What is Crowd-Generated Content (CGC)? To better describe what CGC is, I need to first discuss user-generated content (UGC) and crowdsourcing.
UGC is content — from text to multimedia — that is produced by end users and are publicly available. It could really be anything from blogs to videos. It has been a big buzz word for many Web 2.0 applications and platforms. Many websites (e.g. Yelp, TripAdvisor, Ning, WordPress, Typepad, Flickr, YouTube, etc.) built a platform on which end users can easily create, organize, distribute and search their content — hence the words “user generated.”
Crowdsourcing, on the other hand, is “the act of taking a task traditionally performed by an employee or contractor, and outsourcing it to an undefined, generally large group of people or community in the form of an open call” (Wikipedia). This power of the crowd has been amazing in many Web 2.0 applications and platforms as well.
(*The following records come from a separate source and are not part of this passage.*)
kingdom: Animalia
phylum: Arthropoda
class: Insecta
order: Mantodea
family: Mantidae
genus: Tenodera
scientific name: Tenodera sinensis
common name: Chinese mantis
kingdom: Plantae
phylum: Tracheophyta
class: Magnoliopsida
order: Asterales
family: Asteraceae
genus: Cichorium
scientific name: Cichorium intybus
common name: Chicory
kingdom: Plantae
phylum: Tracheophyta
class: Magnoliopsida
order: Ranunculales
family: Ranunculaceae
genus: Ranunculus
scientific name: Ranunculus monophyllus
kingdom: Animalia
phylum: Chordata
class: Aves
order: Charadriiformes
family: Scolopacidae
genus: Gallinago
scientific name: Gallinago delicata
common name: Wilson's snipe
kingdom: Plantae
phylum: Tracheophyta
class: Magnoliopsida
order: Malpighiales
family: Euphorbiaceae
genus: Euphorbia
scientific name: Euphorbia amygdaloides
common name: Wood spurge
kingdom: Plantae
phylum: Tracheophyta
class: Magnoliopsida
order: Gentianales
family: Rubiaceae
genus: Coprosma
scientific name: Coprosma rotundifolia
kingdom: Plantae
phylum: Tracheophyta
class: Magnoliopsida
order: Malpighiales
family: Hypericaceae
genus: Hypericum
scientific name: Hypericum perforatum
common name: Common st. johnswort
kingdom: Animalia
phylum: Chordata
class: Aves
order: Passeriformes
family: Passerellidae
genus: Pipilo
So what the heck is Crowd-Generated Content? Given the right platform and tools, the crowd can produce relevant and focused content with specific intentions — the crowd becomes the unifying voice for a cause, instead of many users doing different things. It’s the difference between Yelp (CGC) and WordPress (UGC) platforms.
Am I splitting hair? I don’t think so. Where UGC is a generic term for anything an end user publishes on the web, CGC has a focused intention. And this point is very important for folks like EveryScape or Google or Microsoft, where we are creating a viable, scalable solution and platform on which the entire freakin’ world could be visually built. That really requires a serious focusing of intentions and serious focusing of CGC.
In fact, I will argue (in the following blogs) that we first need Tribe-Generated Content (TGC) first (a la Tribe Sourcing), then Crowd-Generated Content to follow. A good analogy might be that TGC is the skeleton, and the CGC is the muscles on top.